Data entries:
----------

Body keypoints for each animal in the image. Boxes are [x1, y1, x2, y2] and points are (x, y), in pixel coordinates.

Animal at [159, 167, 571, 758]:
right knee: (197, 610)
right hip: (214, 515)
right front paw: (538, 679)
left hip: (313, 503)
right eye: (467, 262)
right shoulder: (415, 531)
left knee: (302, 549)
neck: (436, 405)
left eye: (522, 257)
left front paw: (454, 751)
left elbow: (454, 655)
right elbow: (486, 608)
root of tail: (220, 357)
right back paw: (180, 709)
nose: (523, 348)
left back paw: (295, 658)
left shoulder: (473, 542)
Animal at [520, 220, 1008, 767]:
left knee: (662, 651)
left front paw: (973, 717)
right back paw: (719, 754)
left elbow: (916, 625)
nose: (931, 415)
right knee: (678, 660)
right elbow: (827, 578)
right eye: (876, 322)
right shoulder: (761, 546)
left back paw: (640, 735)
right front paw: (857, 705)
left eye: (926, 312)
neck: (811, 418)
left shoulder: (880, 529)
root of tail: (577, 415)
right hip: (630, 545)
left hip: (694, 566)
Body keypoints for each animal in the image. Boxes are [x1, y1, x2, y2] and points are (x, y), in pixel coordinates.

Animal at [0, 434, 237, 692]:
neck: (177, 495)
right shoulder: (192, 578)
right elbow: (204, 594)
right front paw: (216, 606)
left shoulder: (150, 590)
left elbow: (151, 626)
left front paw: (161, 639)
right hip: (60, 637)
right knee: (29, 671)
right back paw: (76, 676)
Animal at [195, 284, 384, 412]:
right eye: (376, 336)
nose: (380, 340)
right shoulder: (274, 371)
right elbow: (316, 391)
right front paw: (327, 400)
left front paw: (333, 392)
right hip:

----------

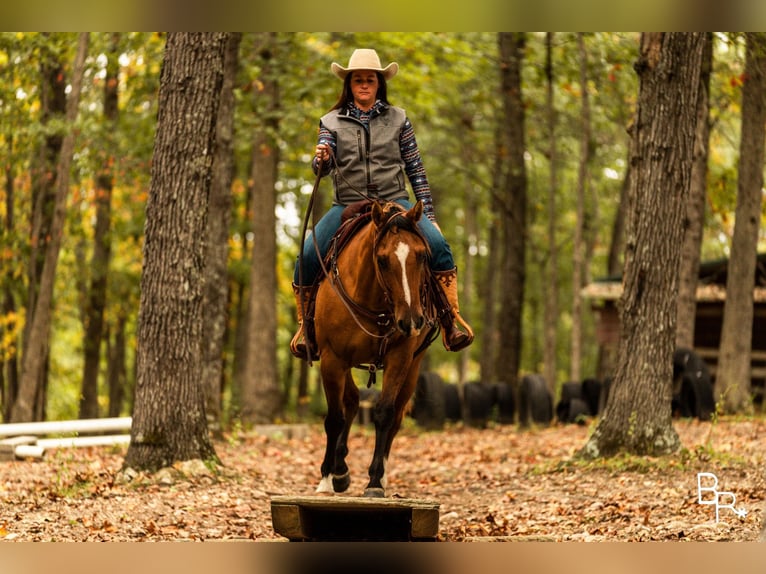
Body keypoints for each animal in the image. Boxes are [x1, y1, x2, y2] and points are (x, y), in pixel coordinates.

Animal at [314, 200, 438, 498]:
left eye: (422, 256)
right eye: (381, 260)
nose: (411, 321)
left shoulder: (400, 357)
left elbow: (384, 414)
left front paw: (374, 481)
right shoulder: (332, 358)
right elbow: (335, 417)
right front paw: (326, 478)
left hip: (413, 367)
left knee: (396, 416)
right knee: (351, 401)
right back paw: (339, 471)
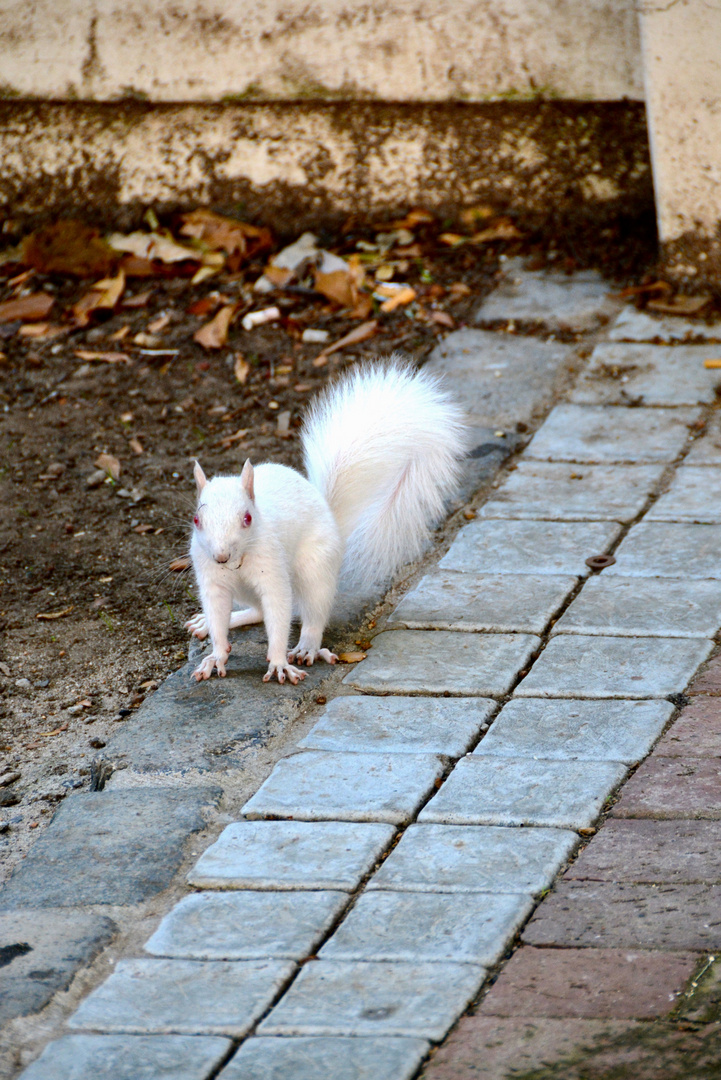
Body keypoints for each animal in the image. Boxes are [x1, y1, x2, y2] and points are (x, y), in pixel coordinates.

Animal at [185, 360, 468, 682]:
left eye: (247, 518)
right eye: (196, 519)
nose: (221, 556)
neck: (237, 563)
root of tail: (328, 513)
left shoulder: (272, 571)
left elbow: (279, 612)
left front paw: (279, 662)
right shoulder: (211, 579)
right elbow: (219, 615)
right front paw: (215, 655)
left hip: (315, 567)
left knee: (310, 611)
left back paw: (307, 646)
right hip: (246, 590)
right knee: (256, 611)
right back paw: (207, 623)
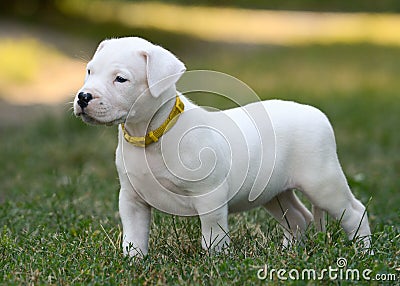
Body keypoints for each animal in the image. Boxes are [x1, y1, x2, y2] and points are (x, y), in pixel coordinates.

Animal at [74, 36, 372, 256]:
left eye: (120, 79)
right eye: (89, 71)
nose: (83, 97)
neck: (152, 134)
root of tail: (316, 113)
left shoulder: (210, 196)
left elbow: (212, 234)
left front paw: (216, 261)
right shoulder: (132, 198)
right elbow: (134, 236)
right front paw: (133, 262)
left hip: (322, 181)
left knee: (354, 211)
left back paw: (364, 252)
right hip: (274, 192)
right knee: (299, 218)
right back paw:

----------

Exercise:
Out of the records above, set down only the lines from the one that contains "left front paw: (374, 481)" through the one that contains "left shoulder: (210, 196)", unchanged and without the pictures.

The answer:
left front paw: (374, 481)
right shoulder: (332, 358)
right elbow: (335, 417)
right front paw: (326, 478)
left hip: (413, 367)
left knee: (396, 416)
right knee: (351, 401)
right back paw: (339, 471)
Body keypoints for each animal in the image. Boxes are [x1, y1, x2, y2] and points are (x, y), in pixel coordinates.

Animal at [185, 360, 468, 682]:
left eye: (247, 518)
right eye: (196, 519)
nose: (221, 556)
neck: (237, 563)
root of tail: (328, 513)
left shoulder: (272, 571)
left elbow: (279, 612)
left front paw: (279, 662)
right shoulder: (211, 579)
right elbow: (219, 615)
right front paw: (215, 655)
left hip: (315, 567)
left knee: (310, 611)
left back paw: (307, 646)
right hip: (246, 590)
right knee: (256, 611)
right back paw: (207, 623)
Body keypoints for each animal in the image. Boxes are [x1, y1, x2, y2] and points are (x, y), in pixel coordinates.

Animal at [74, 36, 372, 256]:
left eye: (120, 79)
right eye: (89, 71)
nose: (83, 97)
neck: (152, 134)
root of tail: (316, 113)
left shoulder: (210, 196)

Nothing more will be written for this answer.